Il y a des leçons à glaner et des idées, ou des notions, à considérer :

  • La conception organisationnelle, à cette étape, doit être centrée sur la façon dont elle peut faciliter ou faire évoluer le défi de gestion du changement auquel fait face l'initiative. En ce sens, une approche transitoire ou centrée sur le projet peut se révéler l'avenue la plus efficace.
  • Le fait de positionner la fonction de façon à ce qu'elle ait des liens directs avec la haute direction augmentera l'efficacité de la fonction, ses probabilités de réussite et sa capacité d'influencer les transformations requises.
  • La fonction doit également être à la portée des gestionnaires et des employés responsables de la prestation de programmes, afin d'aider et de conseiller ceux-ci sur l'aspect de la prestation de leur service ou de leur programme lié aux ressources d'information.
  • Étant donné la nouveauté du rôle, un soutien devrait être assuré par une source centralisée, par souci d'harmonisation et de qualité des résultats liés à la tenue de documents. Il peut s'agir d'une dimension structurelle ou simplement systématique.
  • L'initiative pourrait augmenter sa portée et ses répercussions en capitalisant sur des rôles existants (DPI, GI, TI) une fois les paramètres de tenue de documents définis et déployés.
  • Il y a un conflit inhérent à la combinaison des rôles du prestataire de services et du vérificateur/évaluateur au sein d'une même fonction. Les régimes de vérification et d'évaluation existants peuvent être en bonne position pour soutenir l'initiative et, ce faisant, avec le temps, pour promouvoir et faire évoluer la tenue de documents.

Nous aurons plus d'information à mesure que les projets pilotes continueront d'évoluer et instaureront leurs normes documentaires. La fonction de tenue de documents et, plus particulièrement, la nature et l'étendue des postes requis se clarifieront. Cela sera très éclairant dans le cadre de la prise de décisions quant aux questions structurelles finales.


1 Les Tables rondes des sous-ministres adjoints sur la gestion de l'information et la tenue de documents se rencontrèrent à l'automne 2006. Source : Le régime de la tenue de documents : Les défis de la tenue de documents à surmonter dans la fonction publique.

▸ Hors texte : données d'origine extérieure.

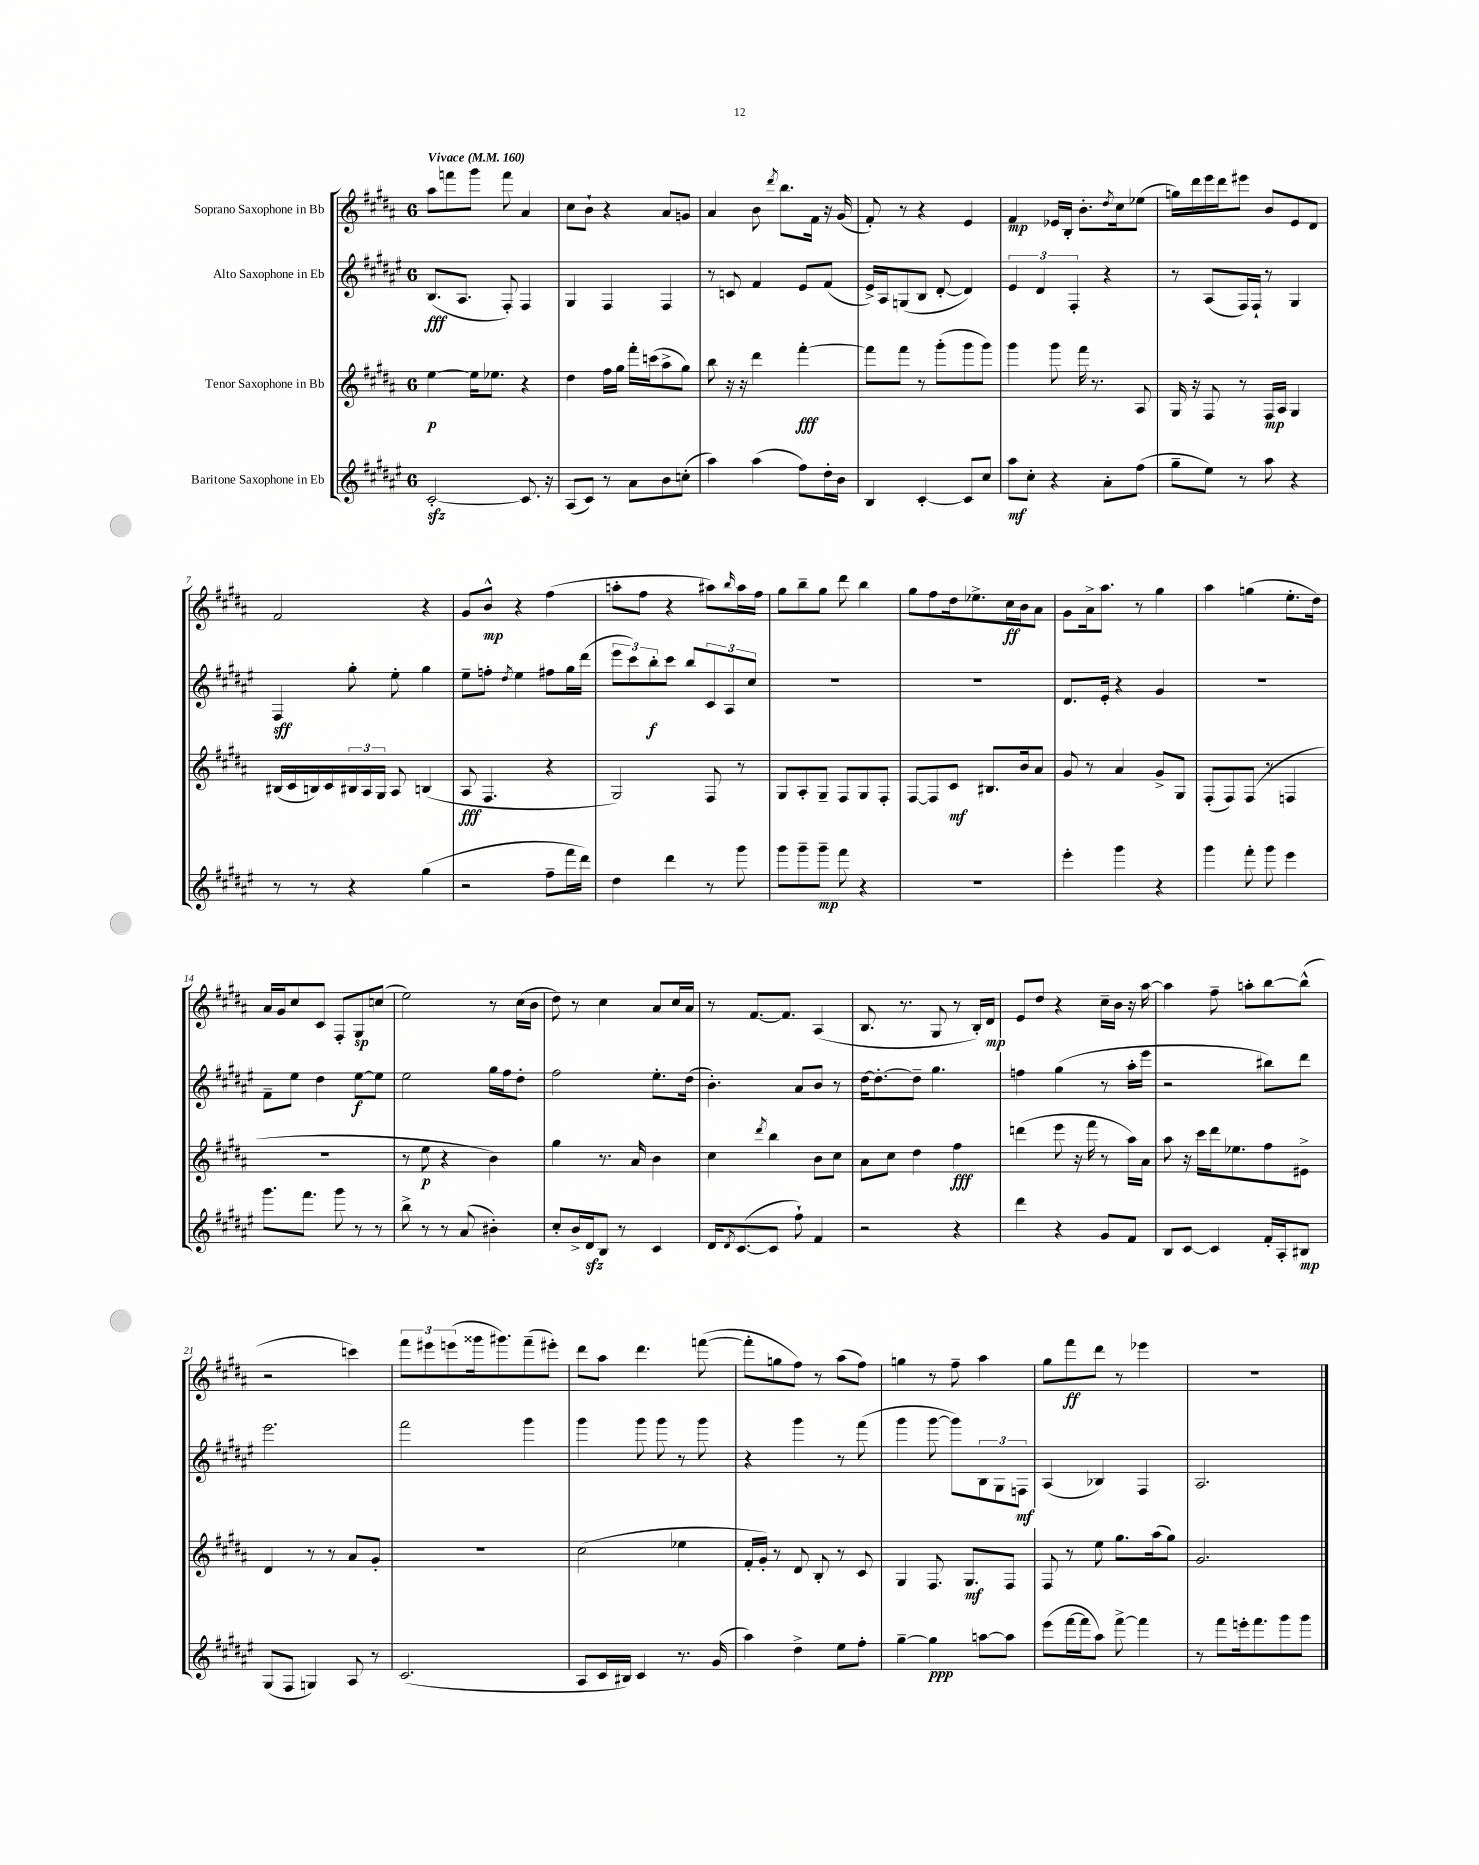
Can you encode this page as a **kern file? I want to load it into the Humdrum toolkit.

**kern	**kern	**kern	**kern
*staff4	*staff3	*staff2	*staff1
*clefG2	*clefG2	*clefG2	*clefG2
*k[f#c#g#d#a#e#]	*k[f#c#g#d#a#]	*k[f#c#g#d#a#e#]	*k[f#c#g#d#a#]
*M6/8	*M6/8	*M6/8	*M6/8
*MM160	*MM160	*MM160	*MM160
[2c#'	[4ee	(8.B	8aa#
.	.	.	8fff
.	.	8.A#	.
.	16ee]	.	8ggg#
.	8.ee-	.	.
.	.	8F#')	8fff
8.c#]	4r	4F#	4a#
16r	.	.	.
=	=	=	=
(8A#	4dd#	4G#	8cc#
8c#)	.	.	8b`
8r	16ff#	4F#	4r
.	16gg#	.	.
8a#	16fff#'	.	.
.	(16ccc	.	.
8b	8aa#^	4F#	8a#
(8cc'	8gg#)	.	8g
=	=	=	=
4aa#)	8bb	8r	4a#
.	16r	8c	.
.	16r	.	.
(4aa#	4ddd#	4f#	8b
.	.	.	8qddd#
.	.	.	8.bb
8ff#)	[4fff#'	8e#	.
.	.	.	16f#
16dd#'	.	(8f#	16r
16b	.	.	(16g#
=	=	=	=
4B	8fff#]	16e#^)	8f#')
.	.	16A#	.
.	8fff#	(8G	8r
[4c#'	8r	8B	4r
.	(8ggg#'	[8d#'	.
8c#]	8ggg#	4d#])	4e
8cc#	8ggg#)	.	.
=	=	=	=
8aa#	4ggg#	6e#	4f#
8cc#'	.	.	.
.	.	6d#	.
4r	8ggg#	.	16e-
.	.	.	16B'
.	.	6F#'	.
.	16fff#	.	8.b'
.	8.r	.	.
8a#'	.	4r	.
.	.	.	8qdd#
.	.	.	16cc#
(8ff#	8A#	.	(8ee-
=	=	=	=
8gg#~	16G#	8r	16gg)
.	16r	.	16ddd#
8ee#)	8F#	(8A#	16eee
.	.	.	16ddd#
8r	8r	16F#)	8eee#
.	.	16F#`	.
8aa#	16F#	8r	8b
.	16A#	.	.
4r	4G#	4G#	8e
.	.	.	8d#
=	=	=	=
8r	(16B#	4F#	2f#
.	16c#	.	.
8r	16B)	.	.
.	16c#	.	.
4r	24B#	8gg#'	.
.	24A#	.	.
.	24G#	.	.
.	8A#	8ee#'	.
(4gg#	(4B	4gg#	4r
=	=	=	=
2r	8A#	8ee#~	8g#
.	4.F#	8ff'	8b^^
.	.	8qdd#	.
.	.	4ee#	4r
8ff#~	4r	8ff#	(4ff#
16fff#	.	16gg#	.
16ddd#)	.	(16ddd#	.
=	=	=	=
4dd#	2G#)	12eee#	8aa'
.	.	12ccc#)	.
.	.	.	8ff#
.	.	12bb'	.
4ddd#	.	8ccc#	4r
.	.	8bb	.
8r	8F#	12c#	8aa#)
.	.	12A#	.
.	.	.	16qqbb
8ggg#	8r	.	16aa#
.	.	12cc#	.
.	.	.	16ff#
=	=	=	=
8ggg#	8G#	2.r	8gg#
8ggg#~	8A#'	.	8bb~
8ggg#~	8G#~	.	8gg#
8fff#	8F#	.	8ddd#
4r	8G#	.	4bb
.	8F#'	.	.
=	=	=	=
2.r	[8F#	2.r	8gg#
.	8F#]	.	8ff#
.	8c#	.	16dd#
.	.	.	8.ee-^
.	8.B#	.	.
.	.	.	16cc#
.	16b	.	16b
.	8a#	.	8a#
=	=	=	=
4eee#'	8g#	8.d#	8g#
.	8r	.	16a#^
.	.	16e#'	8.aa#
4ggg#	4a#	4r	.
.	.	.	8r
4r	8g#^	4g#	4gg#
.	8G#	.	.
=	=	=	=
4ggg#	(8F#'	2.r	4aa#
.	8F#)	.	.
8fff#'	(8F#	.	(4gg
8ggg#	8r	.	.
4eee#	4F	.	8.ee'
.	.	.	16dd#)
=	=	=	=
8.ggg#	2.r	8f#~	16a#
.	.	.	16g#
.	.	8ee#	8cc#
8.fff#	.	.	.
.	.	4dd#	8c#
8ggg#	.	.	8F#'
8r	.	[8ee#	8G#
8r	.	8ee#]	(8cc
=	=	=	=
8bb^	8r	2ee#	2ee)
8r	8ee	.	.
8r	4r	.	.
(8a#	.	.	.
4b#')	4b)	16gg#	8r
.	.	16ff#	.
.	.	8dd#'	(16cc#
.	.	.	16b
=	=	=	=
8cc#'	4gg#	2ff#	8dd#)
16b^	.	.	8r
16d#	.	.	.
8B	8.r	.	4cc#
8r	.	.	.
.	16a#	.	.
4c#	4b	8.ee#'	8a#
.	.	.	16cc#
.	.	(16dd#	16a#
=	=	=	=
16d#	4cc#	4.b')	8r
8qd#	.	.	.
([8.c#	.	.	.
.	.	.	[8.f#
.	8qddd#	.	.
8c#]	4bb	.	.
.	.	.	8.f#]
8ff#`)	.	8a#	.
4f#	8b	8b	(4A#
.	8cc#	8r	.
=	=	=	=
2r	8a#	[16dd#	8.B
.	.	8.dd#'_	.
.	8cc#	.	.
.	.	.	8.r
.	4dd#	8dd#~]	.
.	.	4.gg#	8G#
4r	4ff#	.	8r
.	.	.	16B')
.	.	.	16d#
=	=	=	=
4ddd#	(4ddd	4ff	8e
.	.	.	8dd#
4r	8eee	(4gg#	4r
.	16r	.	.
.	16fff#	.	.
8g#	8r	8r	16cc#~
.	.	.	16b
8f#	16aa#)	16aa#'	16r
.	16a#	16eee#	[16aa#
=	=	=	=
8B	8aa#	2r	4aa#]
[8c#	16r	.	.
.	16ccc#	.	.
4c#]	16ddd#	.	8ff#~
.	8.ee-	.	.
.	.	.	8aa'
16f#'	8ff#	8bb#)	[8bb
16A#'	.	.	.
8B#	8e#^	8ddd#	(8bb^^]
=	=	=	=
(8G#	4d#	2.eee#	2r
8F#	.	.	.
4G)	8r	.	.
.	8r	.	.
8A#	8a#	.	4ccc)
8r	8g#'	.	.
=	=	=	=
(2.c#	2.r	2fff#	12fff#
.	.	.	12eee#
.	.	.	(12eee
.	.	.	16ggg##
.	.	.	8.ggg#)
.	.	4ggg#	(8fff#~
.	.	.	8eee#')
=	=	=	=
8A#	(2cc#	4ggg#	8ddd#
16c#	.	.	8aa#
16B#)	.	.	.
4c#	.	8ggg#	4.ddd#
.	.	8ggg#	.
8.r	4ee-	8r	.
.	.	8ggg#	([8fff
(16g#	.	.	.
=	=	=	=
4aa#)	16f#'	4r	8fff']
.	16g#')	.	.
.	8r	.	8gg
4dd#^	8d#	4ggg#	8ff#)
.	8B'	.	8r
8ee#	8r	8r	(8aa#
8ff#'	8c#	(8fff#	8ff#)
=	=	=	=
[4gg#~	4G#	4ggg#	4gg
4gg#]	8.F#	[8ggg#	8r
.	.	8ggg#])	8ff#~
.	8.G#	.	.
[8aa	.	12B	4aa#
.	.	12G#	.
8aa]	8F#	.	.
.	.	12F	.
=	=	=	=
(8eee#	8F#	(4A#	8gg#
[16fff#	8r	.	8fff#
16fff#]	.	.	.
8aa#)	8ee	4B-)	8ddd#
[8fff#^	8.gg#	.	8r
4fff#]	.	4F#	4eee-
.	(16aa#	.	.
.	8gg#)	.	.
=	=	=	=
8r	2.g#	2.A#	2.r
8fff#	.	.	.
16eee'	.	.	.
8.fff#	.	.	.
8ggg#	.	.	.
8ggg#	.	.	.
==	==	==	==
*-	*-	*-	*-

2 Consulté en mars 2008 à l'adresse suivante : www.tbs-sct.gc.ca/pubs_pol/ciopubs/TB_IT/pfit-csit01_f.asp#pfit-csit4

3 Site Web du Bureau de développement de la communauté de GI, www.tbs-sct.gc.ca/oro-bgc/im/im_fra.asp; consulté en mars 2008. Les caractères gras sont un ajout de cette auteure.

4 Version 2 de « L'élaboration de normes documentaires pour les programmes, les services et les résultats gouvernementaux : Un cadre et un guide de développement pour les gestionnaires opérationnels et les spécialistes des sources d'information » Secteur de la gestion intégrée et des documents gouvernementaux, Bibliothèque et Archives Canada, 2008.